Chart comprehension data
* * * * *

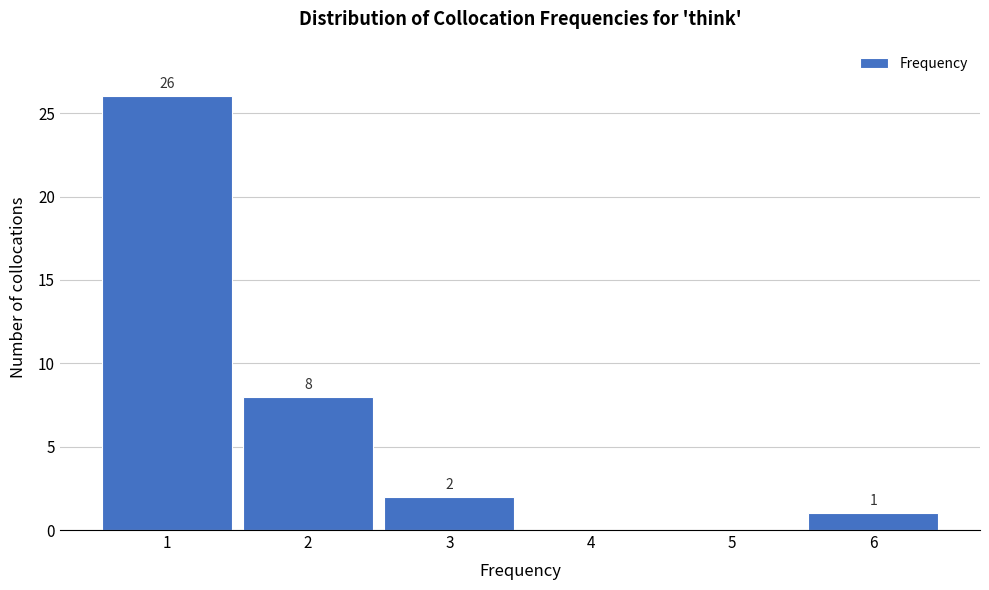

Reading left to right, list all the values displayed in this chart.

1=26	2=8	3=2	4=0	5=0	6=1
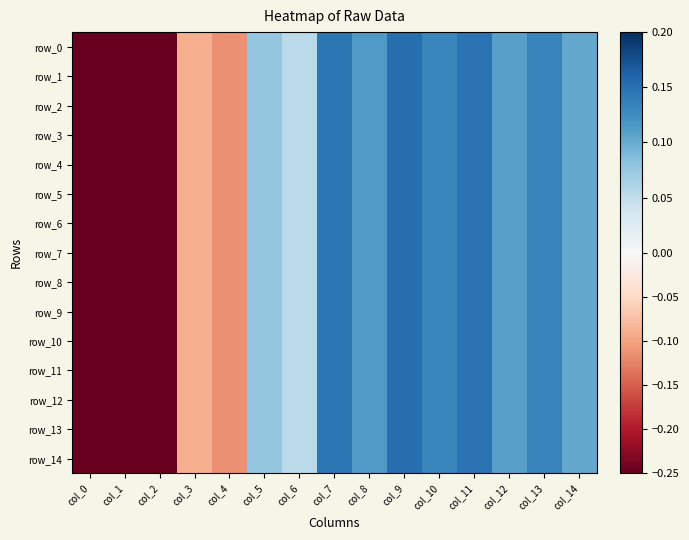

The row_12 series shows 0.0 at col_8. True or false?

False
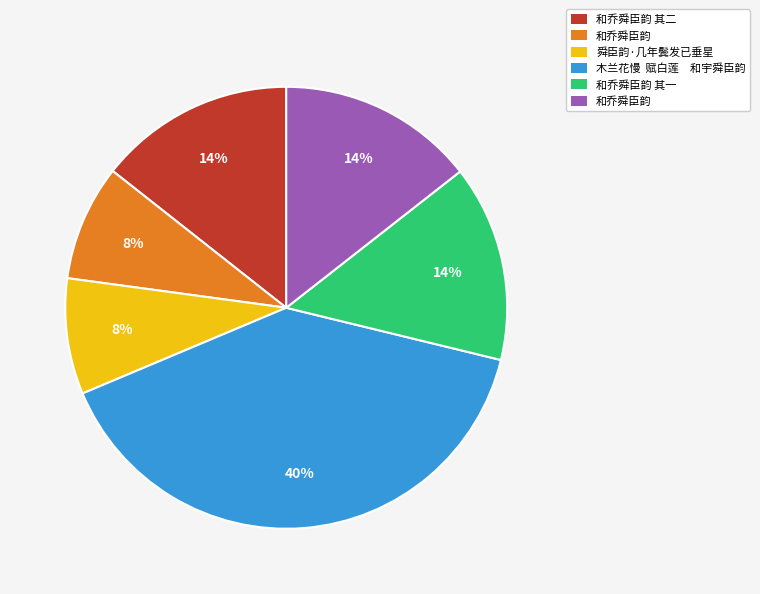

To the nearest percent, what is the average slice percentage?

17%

* * * * *

__INSTRUCTIONS TO FOLLOW__.
Copy all of the material above word for word, keeping every line and character unchanged. Leave the pictures out of your copy.

__SOLUTION TO THIS EXERCISE__.
Reading left to right, list all the values displayed in this chart.

1=26	2=8	3=2	4=0	5=0	6=1

The row_12 series shows 0.0 at col_8. True or false?

False

To the nearest percent, what is the average slice percentage?

17%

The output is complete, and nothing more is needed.